À l’issue de mon enquête, de toute façon plus littéraire que judiciaire, il reste incontestablement des zones d’ombre, et j’avoue ne pas avoir le cran de Philippe Jaenada, qui n’a pas craint, dans La Serpe, de proposer des hypothèses différentes de celles qu’avait retenues la justice dans le procès de Georges Arnaud, l’auteur du Salaire de la peur. Zones d’ombre sur les mobiles. Crime passionnel ? Non, puisque Louise Bassarabo a refusé de jouer sur cette corde, alors même que, si cette qualification avait été retenue, la sanction aurait été moins lourde (Mme Caillaux avait été acquittée quand elle avait tué le directeur du Figaro, Gaston Calmette, parce qu’on sait bien, n’est-ce pas ? que les femmes sont « par nature » faibles et passionnées !). Crime d’intérêt ? Rien qui aille dans ce sens, comme l’a démontré la plaidoirie de l’avocat. Préméditation ? Je n’y crois guère. Paule Jacques, évoquant l’acte de sa mère, avait bien parlé d’un crime avec préméditation pendant le procès, mais, prise de remords, elle s’est rétractée sept ans plus tard, après avoir rendu fidèlement visite à Louise Bassarabo, et elle s’est finalement retirée dans un couvent. En fait, elle n’avait accusé sa mère pendant le procès que pour être libérée.

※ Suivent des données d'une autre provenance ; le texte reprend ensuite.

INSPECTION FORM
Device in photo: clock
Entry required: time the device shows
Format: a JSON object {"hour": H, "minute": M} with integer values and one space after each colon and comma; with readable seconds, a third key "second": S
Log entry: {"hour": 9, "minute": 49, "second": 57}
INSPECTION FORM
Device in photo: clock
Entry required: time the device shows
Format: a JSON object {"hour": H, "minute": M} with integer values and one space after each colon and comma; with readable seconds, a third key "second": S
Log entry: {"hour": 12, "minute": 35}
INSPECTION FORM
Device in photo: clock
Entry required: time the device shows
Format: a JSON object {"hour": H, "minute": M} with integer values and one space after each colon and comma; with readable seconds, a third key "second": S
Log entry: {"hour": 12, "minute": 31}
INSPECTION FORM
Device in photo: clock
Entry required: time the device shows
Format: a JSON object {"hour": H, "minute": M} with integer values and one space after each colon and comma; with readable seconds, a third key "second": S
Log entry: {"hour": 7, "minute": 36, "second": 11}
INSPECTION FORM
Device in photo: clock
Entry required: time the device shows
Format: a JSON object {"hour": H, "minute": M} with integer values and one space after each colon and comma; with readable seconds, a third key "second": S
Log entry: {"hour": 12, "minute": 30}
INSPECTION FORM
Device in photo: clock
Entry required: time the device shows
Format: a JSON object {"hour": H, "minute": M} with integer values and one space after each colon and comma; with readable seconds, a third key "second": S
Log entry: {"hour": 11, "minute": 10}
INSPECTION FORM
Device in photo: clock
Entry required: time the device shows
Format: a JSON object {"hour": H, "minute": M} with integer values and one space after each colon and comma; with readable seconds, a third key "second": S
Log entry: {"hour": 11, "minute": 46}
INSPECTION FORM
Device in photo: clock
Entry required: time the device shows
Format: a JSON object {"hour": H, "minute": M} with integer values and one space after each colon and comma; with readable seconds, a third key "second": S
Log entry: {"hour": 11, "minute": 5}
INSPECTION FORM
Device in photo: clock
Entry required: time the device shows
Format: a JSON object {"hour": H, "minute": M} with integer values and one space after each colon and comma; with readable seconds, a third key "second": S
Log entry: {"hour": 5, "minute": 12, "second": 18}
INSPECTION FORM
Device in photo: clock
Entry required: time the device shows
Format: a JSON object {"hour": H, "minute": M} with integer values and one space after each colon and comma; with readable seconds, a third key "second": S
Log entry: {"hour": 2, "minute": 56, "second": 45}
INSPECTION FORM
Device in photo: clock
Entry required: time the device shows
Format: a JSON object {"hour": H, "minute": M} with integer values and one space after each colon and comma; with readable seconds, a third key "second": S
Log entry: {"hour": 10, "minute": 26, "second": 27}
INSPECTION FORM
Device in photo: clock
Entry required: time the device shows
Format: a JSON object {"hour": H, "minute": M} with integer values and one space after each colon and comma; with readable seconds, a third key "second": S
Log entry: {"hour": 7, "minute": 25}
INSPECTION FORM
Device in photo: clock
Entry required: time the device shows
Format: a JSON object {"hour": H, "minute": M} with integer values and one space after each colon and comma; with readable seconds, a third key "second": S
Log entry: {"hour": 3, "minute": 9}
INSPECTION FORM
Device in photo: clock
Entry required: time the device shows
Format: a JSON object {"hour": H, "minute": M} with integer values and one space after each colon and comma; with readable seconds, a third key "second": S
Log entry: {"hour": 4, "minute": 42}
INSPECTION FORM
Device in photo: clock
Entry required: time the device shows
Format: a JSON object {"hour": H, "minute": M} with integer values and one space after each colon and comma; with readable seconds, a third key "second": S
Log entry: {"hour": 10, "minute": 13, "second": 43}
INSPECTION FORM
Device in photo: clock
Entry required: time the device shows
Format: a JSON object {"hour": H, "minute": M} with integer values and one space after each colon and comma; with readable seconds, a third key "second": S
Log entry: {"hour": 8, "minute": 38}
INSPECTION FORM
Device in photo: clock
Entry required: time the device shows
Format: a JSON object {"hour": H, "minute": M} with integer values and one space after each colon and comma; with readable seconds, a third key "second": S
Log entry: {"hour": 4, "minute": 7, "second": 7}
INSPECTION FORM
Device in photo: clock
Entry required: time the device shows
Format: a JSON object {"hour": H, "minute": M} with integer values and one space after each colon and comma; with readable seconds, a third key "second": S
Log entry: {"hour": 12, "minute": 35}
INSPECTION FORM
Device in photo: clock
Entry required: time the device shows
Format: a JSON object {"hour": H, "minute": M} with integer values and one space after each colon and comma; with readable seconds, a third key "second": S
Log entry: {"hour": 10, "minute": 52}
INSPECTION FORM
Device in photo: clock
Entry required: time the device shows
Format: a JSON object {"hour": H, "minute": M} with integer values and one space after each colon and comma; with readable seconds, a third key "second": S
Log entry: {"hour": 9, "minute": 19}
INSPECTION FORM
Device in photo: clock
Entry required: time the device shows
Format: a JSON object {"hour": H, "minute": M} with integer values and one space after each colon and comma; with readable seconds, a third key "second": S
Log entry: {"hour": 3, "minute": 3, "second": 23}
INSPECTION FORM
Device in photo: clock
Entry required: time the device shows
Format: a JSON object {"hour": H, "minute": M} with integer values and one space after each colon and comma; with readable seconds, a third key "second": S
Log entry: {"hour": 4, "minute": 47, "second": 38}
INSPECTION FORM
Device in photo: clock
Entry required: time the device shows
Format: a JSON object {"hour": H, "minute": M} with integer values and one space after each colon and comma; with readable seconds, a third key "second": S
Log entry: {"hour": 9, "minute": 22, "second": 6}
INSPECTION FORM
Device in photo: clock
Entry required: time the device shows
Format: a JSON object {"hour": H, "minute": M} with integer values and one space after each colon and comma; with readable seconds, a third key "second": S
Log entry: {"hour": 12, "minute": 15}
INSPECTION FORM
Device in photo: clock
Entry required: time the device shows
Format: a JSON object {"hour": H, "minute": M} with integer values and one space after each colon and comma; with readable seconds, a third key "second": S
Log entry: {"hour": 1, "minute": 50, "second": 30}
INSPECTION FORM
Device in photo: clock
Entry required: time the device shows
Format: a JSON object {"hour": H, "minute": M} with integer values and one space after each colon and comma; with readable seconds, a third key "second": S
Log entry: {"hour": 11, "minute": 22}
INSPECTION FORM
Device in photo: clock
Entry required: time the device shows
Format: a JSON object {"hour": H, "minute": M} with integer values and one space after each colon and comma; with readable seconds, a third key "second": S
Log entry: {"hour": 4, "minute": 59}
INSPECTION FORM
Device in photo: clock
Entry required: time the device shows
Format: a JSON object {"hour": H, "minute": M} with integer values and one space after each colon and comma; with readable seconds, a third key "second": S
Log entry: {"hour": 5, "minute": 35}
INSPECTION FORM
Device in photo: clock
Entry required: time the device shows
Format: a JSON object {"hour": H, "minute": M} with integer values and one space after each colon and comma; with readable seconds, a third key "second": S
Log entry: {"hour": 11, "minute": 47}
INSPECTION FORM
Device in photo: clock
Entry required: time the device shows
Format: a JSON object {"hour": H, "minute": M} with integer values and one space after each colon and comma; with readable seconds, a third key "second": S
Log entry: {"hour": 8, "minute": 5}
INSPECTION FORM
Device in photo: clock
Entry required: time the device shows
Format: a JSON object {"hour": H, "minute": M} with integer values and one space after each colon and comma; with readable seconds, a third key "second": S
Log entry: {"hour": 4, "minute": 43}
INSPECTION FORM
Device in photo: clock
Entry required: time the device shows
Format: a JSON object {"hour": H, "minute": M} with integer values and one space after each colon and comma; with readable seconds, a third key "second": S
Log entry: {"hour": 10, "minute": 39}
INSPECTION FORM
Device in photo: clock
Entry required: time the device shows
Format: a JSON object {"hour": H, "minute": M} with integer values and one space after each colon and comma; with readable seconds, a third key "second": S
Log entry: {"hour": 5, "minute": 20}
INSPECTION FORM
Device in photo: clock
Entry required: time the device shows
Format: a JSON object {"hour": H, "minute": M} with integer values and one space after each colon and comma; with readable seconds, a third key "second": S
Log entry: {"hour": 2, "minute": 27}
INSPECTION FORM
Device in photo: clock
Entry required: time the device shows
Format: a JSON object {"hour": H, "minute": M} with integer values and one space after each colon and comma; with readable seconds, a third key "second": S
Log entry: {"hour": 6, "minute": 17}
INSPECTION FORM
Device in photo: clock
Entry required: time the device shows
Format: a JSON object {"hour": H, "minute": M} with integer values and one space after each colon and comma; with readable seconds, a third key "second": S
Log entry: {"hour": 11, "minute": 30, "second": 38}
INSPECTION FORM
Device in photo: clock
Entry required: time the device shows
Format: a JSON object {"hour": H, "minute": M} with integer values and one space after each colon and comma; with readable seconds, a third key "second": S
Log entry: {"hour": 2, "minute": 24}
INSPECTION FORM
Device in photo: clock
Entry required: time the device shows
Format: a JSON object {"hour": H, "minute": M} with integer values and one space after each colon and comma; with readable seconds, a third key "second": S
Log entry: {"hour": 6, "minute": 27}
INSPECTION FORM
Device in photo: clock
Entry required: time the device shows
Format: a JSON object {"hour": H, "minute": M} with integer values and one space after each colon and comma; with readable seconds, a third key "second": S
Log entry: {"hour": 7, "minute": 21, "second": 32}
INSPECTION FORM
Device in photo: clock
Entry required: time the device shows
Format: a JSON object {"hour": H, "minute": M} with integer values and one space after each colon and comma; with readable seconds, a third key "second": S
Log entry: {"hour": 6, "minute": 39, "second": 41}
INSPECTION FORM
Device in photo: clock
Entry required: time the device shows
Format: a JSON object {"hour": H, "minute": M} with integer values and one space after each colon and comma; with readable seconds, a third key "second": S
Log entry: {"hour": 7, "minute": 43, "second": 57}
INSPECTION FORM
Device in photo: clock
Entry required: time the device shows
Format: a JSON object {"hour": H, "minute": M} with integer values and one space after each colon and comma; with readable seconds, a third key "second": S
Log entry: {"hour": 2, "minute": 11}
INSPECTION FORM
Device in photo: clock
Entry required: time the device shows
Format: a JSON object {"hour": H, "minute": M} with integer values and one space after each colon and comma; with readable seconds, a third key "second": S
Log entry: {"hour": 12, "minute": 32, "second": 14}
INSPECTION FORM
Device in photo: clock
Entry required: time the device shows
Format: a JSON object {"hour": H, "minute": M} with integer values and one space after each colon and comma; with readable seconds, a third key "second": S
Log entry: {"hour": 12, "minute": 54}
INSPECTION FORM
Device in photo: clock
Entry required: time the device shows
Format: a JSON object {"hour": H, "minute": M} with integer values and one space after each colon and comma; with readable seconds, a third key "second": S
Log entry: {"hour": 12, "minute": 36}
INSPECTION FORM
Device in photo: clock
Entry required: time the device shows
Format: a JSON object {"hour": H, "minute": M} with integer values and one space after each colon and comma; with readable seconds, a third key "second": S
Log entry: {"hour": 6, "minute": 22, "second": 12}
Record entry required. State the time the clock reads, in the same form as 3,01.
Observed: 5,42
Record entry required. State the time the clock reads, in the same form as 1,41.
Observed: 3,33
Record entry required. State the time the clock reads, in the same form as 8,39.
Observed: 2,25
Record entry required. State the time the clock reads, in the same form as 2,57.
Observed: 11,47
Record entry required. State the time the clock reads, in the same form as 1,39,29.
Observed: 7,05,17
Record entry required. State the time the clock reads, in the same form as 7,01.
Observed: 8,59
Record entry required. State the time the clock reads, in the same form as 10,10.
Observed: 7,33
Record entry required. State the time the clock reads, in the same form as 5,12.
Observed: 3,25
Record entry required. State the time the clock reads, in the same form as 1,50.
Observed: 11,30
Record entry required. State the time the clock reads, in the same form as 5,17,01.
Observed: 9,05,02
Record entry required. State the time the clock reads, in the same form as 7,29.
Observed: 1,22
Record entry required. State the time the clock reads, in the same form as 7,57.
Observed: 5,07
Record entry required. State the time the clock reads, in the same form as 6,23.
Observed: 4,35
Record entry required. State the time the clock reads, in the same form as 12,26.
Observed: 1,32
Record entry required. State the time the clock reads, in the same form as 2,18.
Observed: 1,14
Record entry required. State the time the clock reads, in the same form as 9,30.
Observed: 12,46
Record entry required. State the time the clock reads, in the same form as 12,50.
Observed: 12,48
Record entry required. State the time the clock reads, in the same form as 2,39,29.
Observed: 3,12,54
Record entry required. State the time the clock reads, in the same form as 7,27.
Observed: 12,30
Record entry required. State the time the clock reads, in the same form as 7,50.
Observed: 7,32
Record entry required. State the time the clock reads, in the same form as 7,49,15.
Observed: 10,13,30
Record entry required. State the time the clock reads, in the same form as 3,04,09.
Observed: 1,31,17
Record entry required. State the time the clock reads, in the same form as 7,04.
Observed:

Quant à la mère, il ne fait pas de doute qu’elle était coupable. Avait-elle un autre complice que sa fille ? On en a cherché, en vain. La question qui ne sera jamais résolue est celle du rôle exact joué par la fille : nous ne savons pas et nous ne saurons jamais si elle a poussé sa mère à commettre son crime. Quant à celle-ci, il est clair qu’elle a voulu se sacrifier pour disculper sa fille, mais en niant ‒ très paradoxalement ‒ sa propre culpabilité.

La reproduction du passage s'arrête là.